Kemudian, Infosys mulai mengumumkan penciptaan pusat teknologi di Amerika. Indianapolis adalah yang pertama, diikuti oleh kantor di Raleigh, N.C .; Providence, R.I .; dan Hartford. Bulan lalu, perusahaan mengatakan bahwa hub berikutnya akan berada di Arizona. Infosys mengatakan telah mempekerjakan lebih dari 5.800 pekerja Amerika. “Kami akan mencari talenta yang lebih dekat dengan kluster klien kami,” kata Kumar, yang merupakan tokoh dalam inisiatif perusahaan untuk mempekerjakan pekerja Amerika. “Dan model operasi kami akan berkembang.”

Untuk saat ini, meskipun, diperkirakan 80 persen dari 200.000 pekerja Infosys berada di India, pasar yang menyumbang 3 persen dari pendapatannya di seluruh dunia sebesar $ 11 miliar tahun lalu. Perusahaan mengumpulkan 60 persen dari pendapatannya di Amerika Utara, terutama di Amerika Serikat, di mana Infosys mempekerjakan lebih dari 20.000 pekerja, menurut perkiraan analis. Sekitar dua pertiga pekerja Infosys di Amerika, kata mereka, adalah orang India dengan visa pekerja terampil.

Program visa utama seperti itu, H-1B, dimaksudkan untuk membawa orang asing berbakat dengan keterampilan khusus yang akan melengkapi angkatan kerja domestik dan memperkuat ekonomi Amerika Serikat. Tetapi para pengeritik mengatakan para agen outsourcing India menguasai penggunaan celah hukum untuk mendapatkan bagian besar dari visa pekerja terampil, yang, pada gilirannya, memungkinkan perusahaan untuk mempekerjakan pekerja India yang lebih murah.

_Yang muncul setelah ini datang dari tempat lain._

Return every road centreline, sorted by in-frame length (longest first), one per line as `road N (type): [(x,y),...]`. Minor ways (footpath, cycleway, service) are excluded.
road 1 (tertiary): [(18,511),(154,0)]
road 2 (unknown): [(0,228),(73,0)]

Pada 2013, Infosys membayar $ 34 juta dalam penyelesaian perdata dengan Departemen Kehakiman dan lembaga federal lainnya, yang menuduh perusahaan melanggar aturan visa secara sistematis, termasuk visa B-1 yang dimaksudkan untuk perjalanan singkat untuk pelatihan atau menghadiri konferensi. Di pemukiman itu, Infosys setuju untuk meningkatkan praktik kepatuhan visa.

Pemerintah terus memantau perusahaan. Satu karyawan saat ini dan dua mantan Infosys, yang berbicara dengan syarat bahwa mereka tidak diidentifikasi, mengatakan penyelidik federal telah menanyai mereka dalam beberapa bulan terakhir tentang penanganan visa perusahaan.

Departemen Kehakiman dan Layanan Kewarganegaraan dan Imigrasi Amerika Serikat tidak menanggapi permintaan untuk komentar. Infosys juga menghadapi dua tuntutan hukum perdata yang menuduh perusahaan melakukan diskriminasi dalam perekrutan, promosi dan pemecatan. Akun-akun dari kesaksian dan wawancara dengan para saksi yang terkait dengan pakaian itu bervariasi secara rinci. Tetapi cerita-cerita itu berbagi tema yang menggambarkan betapa sulitnya bagi Infosys untuk mengubah caranya.